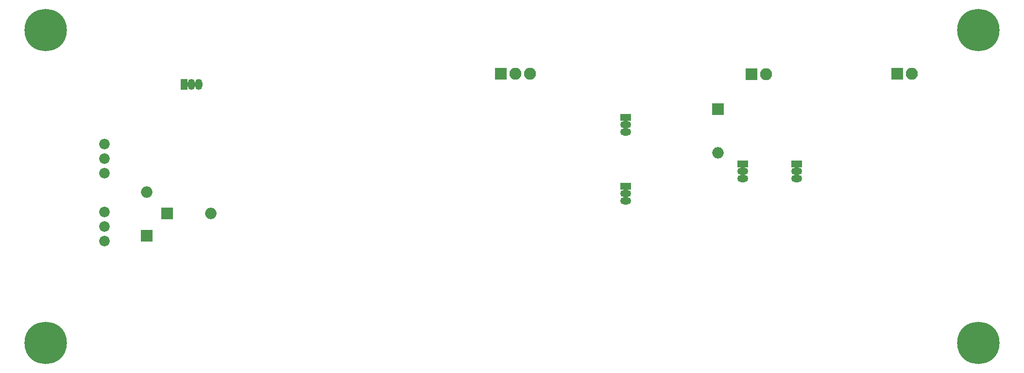
<source format=gbs>
G04 #@! TF.FileFunction,Soldermask,Bot*
%FSLAX46Y46*%
G04 Gerber Fmt 4.6, Leading zero omitted, Abs format (unit mm)*
G04 Created by KiCad (PCBNEW 4.0.6-e0-6349~53~ubuntu14.04.1) date Thu Jul  6 11:00:55 2017*
%MOMM*%
%LPD*%
G01*
G04 APERTURE LIST*
%ADD10C,0.100000*%
%ADD11C,7.400000*%
%ADD12R,2.000000X2.000000*%
%ADD13O,2.000000X2.000000*%
%ADD14R,2.100000X2.100000*%
%ADD15O,2.100000X2.100000*%
%ADD16O,1.300000X1.900000*%
%ADD17R,1.300000X1.900000*%
%ADD18O,1.900000X1.300000*%
%ADD19R,1.900000X1.300000*%
%ADD20C,1.840000*%
G04 APERTURE END LIST*
D10*
D11*
X226060000Y-71120000D03*
X226060000Y-125730000D03*
X63500000Y-125730000D03*
X63500000Y-71120000D03*
D12*
X84709000Y-103124000D03*
D13*
X92329000Y-103124000D03*
D12*
X81153000Y-107061000D03*
D13*
X81153000Y-99441000D03*
D12*
X180721000Y-84899500D03*
D13*
X180721000Y-92519500D03*
D14*
X142875000Y-78740000D03*
D15*
X145415000Y-78740000D03*
X147955000Y-78740000D03*
D14*
X186563000Y-78867000D03*
D15*
X189103000Y-78867000D03*
D14*
X211963000Y-78740000D03*
D15*
X214503000Y-78740000D03*
D16*
X88900000Y-80645000D03*
X90170000Y-80645000D03*
D17*
X87630000Y-80645000D03*
D18*
X164592000Y-87630000D03*
X164592000Y-88900000D03*
D19*
X164592000Y-86360000D03*
D18*
X185039000Y-95758000D03*
X185039000Y-97028000D03*
D19*
X185039000Y-94488000D03*
D18*
X194437000Y-95758000D03*
X194437000Y-97028000D03*
D19*
X194437000Y-94488000D03*
D18*
X164592000Y-99695000D03*
X164592000Y-100965000D03*
D19*
X164592000Y-98425000D03*
D20*
X73787000Y-96139000D03*
X73787000Y-93599000D03*
X73787000Y-91059000D03*
X73787000Y-107950000D03*
X73787000Y-105410000D03*
X73787000Y-102870000D03*
M02*

</source>
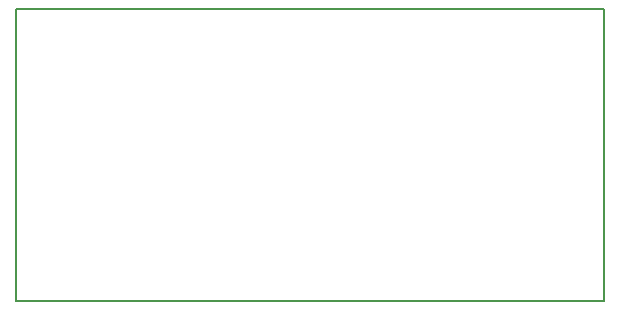
<source format=gbo>
G04 MADE WITH FRITZING*
G04 WWW.FRITZING.ORG*
G04 SINGLE SIDED*
G04 HOLES NOT PLATED*
G04 CONTOUR ON CENTER OF CONTOUR VECTOR*
%ASAXBY*%
%FSLAX23Y23*%
%MOIN*%
%OFA0B0*%
%SFA1.0B1.0*%
%ADD10R,1.967470X0.984252X1.951470X0.968252*%
%ADD11C,0.008000*%
%LNSILK0*%
G90*
G70*
G54D11*
X4Y980D02*
X1963Y980D01*
X1963Y4D01*
X4Y4D01*
X4Y980D01*
D02*
G04 End of Silk0*
M02*
</source>
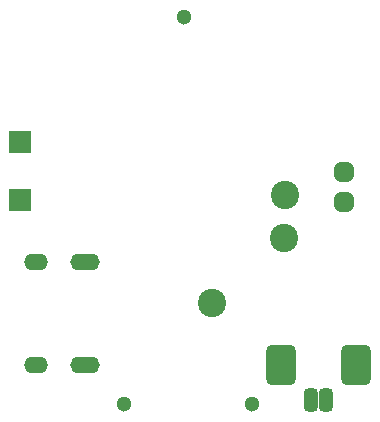
<source format=gbs>
G04 #@! TF.GenerationSoftware,KiCad,Pcbnew,6.0.5-a6ca702e91~116~ubuntu20.04.1*
G04 #@! TF.CreationDate,2022-07-01T20:22:11+00:00*
G04 #@! TF.ProjectId,PlantBuddy,506c616e-7442-4756-9464-792e6b696361,rev?*
G04 #@! TF.SameCoordinates,Original*
G04 #@! TF.FileFunction,Soldermask,Bot*
G04 #@! TF.FilePolarity,Negative*
%FSLAX46Y46*%
G04 Gerber Fmt 4.6, Leading zero omitted, Abs format (unit mm)*
G04 Created by KiCad (PCBNEW 6.0.5-a6ca702e91~116~ubuntu20.04.1) date 2022-07-01 20:22:11*
%MOMM*%
%LPD*%
G01*
G04 APERTURE LIST*
G04 Aperture macros list*
%AMRoundRect*
0 Rectangle with rounded corners*
0 $1 Rounding radius*
0 $2 $3 $4 $5 $6 $7 $8 $9 X,Y pos of 4 corners*
0 Add a 4 corners polygon primitive as box body*
4,1,4,$2,$3,$4,$5,$6,$7,$8,$9,$2,$3,0*
0 Add four circle primitives for the rounded corners*
1,1,$1+$1,$2,$3*
1,1,$1+$1,$4,$5*
1,1,$1+$1,$6,$7*
1,1,$1+$1,$8,$9*
0 Add four rect primitives between the rounded corners*
20,1,$1+$1,$2,$3,$4,$5,0*
20,1,$1+$1,$4,$5,$6,$7,0*
20,1,$1+$1,$6,$7,$8,$9,0*
20,1,$1+$1,$8,$9,$2,$3,0*%
G04 Aperture macros list end*
%ADD10C,1.300000*%
%ADD11O,2.500000X1.400000*%
%ADD12O,2.000000X1.400000*%
%ADD13C,2.400000*%
%ADD14RoundRect,0.517500X0.317500X-0.317500X0.317500X0.317500X-0.317500X0.317500X-0.317500X-0.317500X0*%
%ADD15RoundRect,0.200000X0.750000X0.750000X-0.750000X0.750000X-0.750000X-0.750000X0.750000X-0.750000X0*%
%ADD16RoundRect,0.400000X-0.200000X-0.600000X0.200000X-0.600000X0.200000X0.600000X-0.200000X0.600000X0*%
%ADD17RoundRect,0.450001X-0.799999X-1.249999X0.799999X-1.249999X0.799999X1.249999X-0.799999X1.249999X0*%
G04 APERTURE END LIST*
D10*
G04 #@! TO.C,H2*
X138363080Y-40174171D03*
G04 #@! TD*
D11*
G04 #@! TO.C,J1*
X129999580Y-60936671D03*
X129999580Y-69576671D03*
D12*
X125819580Y-60936671D03*
X125819580Y-69576671D03*
G04 #@! TD*
D10*
G04 #@! TO.C,H3*
X144169080Y-72931171D03*
G04 #@! TD*
G04 #@! TO.C,H1*
X133283080Y-72940171D03*
G04 #@! TD*
D13*
G04 #@! TO.C,TP2*
X146909080Y-55261171D03*
G04 #@! TD*
D14*
G04 #@! TO.C,LS1*
X151952080Y-55795171D03*
X151952080Y-53255171D03*
G04 #@! TD*
D13*
G04 #@! TO.C,TP1*
X146859080Y-58831171D03*
G04 #@! TD*
D15*
G04 #@! TO.C,J2*
X124529080Y-55661171D03*
G04 #@! TD*
G04 #@! TO.C,J3*
X124520080Y-50715171D03*
G04 #@! TD*
D16*
G04 #@! TO.C,BT1*
X149168080Y-72538171D03*
X150418080Y-72538171D03*
D17*
X152968080Y-69638171D03*
X146618080Y-69638171D03*
G04 #@! TD*
D13*
G04 #@! TO.C,TP3*
X140739080Y-64331171D03*
G04 #@! TD*
M02*

</source>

## Written task
Images are to be left out; everything else in the material must be written out exactly.

## Reply
<source format=gbs>
G04 #@! TF.FileFunction,Soldermask,Bot*
%FSLAX46Y46*%
G04 Gerber Fmt 4.6, Leading zero omitted, Abs format (unit mm)*
G04 Created by KiCad (PCBNEW 4.0.6-e0-6349~53~ubuntu14.04.1) date Thu Jul  6 11:00:55 2017*
%MOMM*%
%LPD*%
G01*
G04 APERTURE LIST*
%ADD10C,0.100000*%
%ADD11C,7.400000*%
%ADD12R,2.000000X2.000000*%
%ADD13O,2.000000X2.000000*%
%ADD14R,2.100000X2.100000*%
%ADD15O,2.100000X2.100000*%
%ADD16O,1.300000X1.900000*%
%ADD17R,1.300000X1.900000*%
%ADD18O,1.900000X1.300000*%
%ADD19R,1.900000X1.300000*%
%ADD20C,1.840000*%
G04 APERTURE END LIST*
D10*
D11*
X226060000Y-71120000D03*
X226060000Y-125730000D03*
X63500000Y-125730000D03*
X63500000Y-71120000D03*
D12*
X84709000Y-103124000D03*
D13*
X92329000Y-103124000D03*
D12*
X81153000Y-107061000D03*
D13*
X81153000Y-99441000D03*
D12*
X180721000Y-84899500D03*
D13*
X180721000Y-92519500D03*
D14*
X142875000Y-78740000D03*
D15*
X145415000Y-78740000D03*
X147955000Y-78740000D03*
D14*
X186563000Y-78867000D03*
D15*
X189103000Y-78867000D03*
D14*
X211963000Y-78740000D03*
D15*
X214503000Y-78740000D03*
D16*
X88900000Y-80645000D03*
X90170000Y-80645000D03*
D17*
X87630000Y-80645000D03*
D18*
X164592000Y-87630000D03*
X164592000Y-88900000D03*
D19*
X164592000Y-86360000D03*
D18*
X185039000Y-95758000D03*
X185039000Y-97028000D03*
D19*
X185039000Y-94488000D03*
D18*
X194437000Y-95758000D03*
X194437000Y-97028000D03*
D19*
X194437000Y-94488000D03*
D18*
X164592000Y-99695000D03*
X164592000Y-100965000D03*
D19*
X164592000Y-98425000D03*
D20*
X73787000Y-96139000D03*
X73787000Y-93599000D03*
X73787000Y-91059000D03*
X73787000Y-107950000D03*
X73787000Y-105410000D03*
X73787000Y-102870000D03*
M02*

</source>
<source format=gbo>
G04 MADE WITH FRITZING*
G04 WWW.FRITZING.ORG*
G04 SINGLE SIDED*
G04 HOLES NOT PLATED*
G04 CONTOUR ON CENTER OF CONTOUR VECTOR*
%ASAXBY*%
%FSLAX23Y23*%
%MOIN*%
%OFA0B0*%
%SFA1.0B1.0*%
%ADD10R,1.967470X0.984252X1.951470X0.968252*%
%ADD11C,0.008000*%
%LNSILK0*%
G90*
G70*
G54D11*
X4Y980D02*
X1963Y980D01*
X1963Y4D01*
X4Y4D01*
X4Y980D01*
D02*
G04 End of Silk0*
M02*
</source>
<source format=gbs>
G04 #@! TF.GenerationSoftware,KiCad,Pcbnew,6.0.5-a6ca702e91~116~ubuntu20.04.1*
G04 #@! TF.CreationDate,2022-07-01T20:22:11+00:00*
G04 #@! TF.ProjectId,PlantBuddy,506c616e-7442-4756-9464-792e6b696361,rev?*
G04 #@! TF.SameCoordinates,Original*
G04 #@! TF.FileFunction,Soldermask,Bot*
G04 #@! TF.FilePolarity,Negative*
%FSLAX46Y46*%
G04 Gerber Fmt 4.6, Leading zero omitted, Abs format (unit mm)*
G04 Created by KiCad (PCBNEW 6.0.5-a6ca702e91~116~ubuntu20.04.1) date 2022-07-01 20:22:11*
%MOMM*%
%LPD*%
G01*
G04 APERTURE LIST*
G04 Aperture macros list*
%AMRoundRect*
0 Rectangle with rounded corners*
0 $1 Rounding radius*
0 $2 $3 $4 $5 $6 $7 $8 $9 X,Y pos of 4 corners*
0 Add a 4 corners polygon primitive as box body*
4,1,4,$2,$3,$4,$5,$6,$7,$8,$9,$2,$3,0*
0 Add four circle primitives for the rounded corners*
1,1,$1+$1,$2,$3*
1,1,$1+$1,$4,$5*
1,1,$1+$1,$6,$7*
1,1,$1+$1,$8,$9*
0 Add four rect primitives between the rounded corners*
20,1,$1+$1,$2,$3,$4,$5,0*
20,1,$1+$1,$4,$5,$6,$7,0*
20,1,$1+$1,$6,$7,$8,$9,0*
20,1,$1+$1,$8,$9,$2,$3,0*%
G04 Aperture macros list end*
%ADD10C,1.300000*%
%ADD11O,2.500000X1.400000*%
%ADD12O,2.000000X1.400000*%
%ADD13C,2.400000*%
%ADD14RoundRect,0.517500X0.317500X-0.317500X0.317500X0.317500X-0.317500X0.317500X-0.317500X-0.317500X0*%
%ADD15RoundRect,0.200000X0.750000X0.750000X-0.750000X0.750000X-0.750000X-0.750000X0.750000X-0.750000X0*%
%ADD16RoundRect,0.400000X-0.200000X-0.600000X0.200000X-0.600000X0.200000X0.600000X-0.200000X0.600000X0*%
%ADD17RoundRect,0.450001X-0.799999X-1.249999X0.799999X-1.249999X0.799999X1.249999X-0.799999X1.249999X0*%
G04 APERTURE END LIST*
D10*
G04 #@! TO.C,H2*
X138363080Y-40174171D03*
G04 #@! TD*
D11*
G04 #@! TO.C,J1*
X129999580Y-60936671D03*
X129999580Y-69576671D03*
D12*
X125819580Y-60936671D03*
X125819580Y-69576671D03*
G04 #@! TD*
D10*
G04 #@! TO.C,H3*
X144169080Y-72931171D03*
G04 #@! TD*
G04 #@! TO.C,H1*
X133283080Y-72940171D03*
G04 #@! TD*
D13*
G04 #@! TO.C,TP2*
X146909080Y-55261171D03*
G04 #@! TD*
D14*
G04 #@! TO.C,LS1*
X151952080Y-55795171D03*
X151952080Y-53255171D03*
G04 #@! TD*
D13*
G04 #@! TO.C,TP1*
X146859080Y-58831171D03*
G04 #@! TD*
D15*
G04 #@! TO.C,J2*
X124529080Y-55661171D03*
G04 #@! TD*
G04 #@! TO.C,J3*
X124520080Y-50715171D03*
G04 #@! TD*
D16*
G04 #@! TO.C,BT1*
X149168080Y-72538171D03*
X150418080Y-72538171D03*
D17*
X152968080Y-69638171D03*
X146618080Y-69638171D03*
G04 #@! TD*
D13*
G04 #@! TO.C,TP3*
X140739080Y-64331171D03*
G04 #@! TD*
M02*

</source>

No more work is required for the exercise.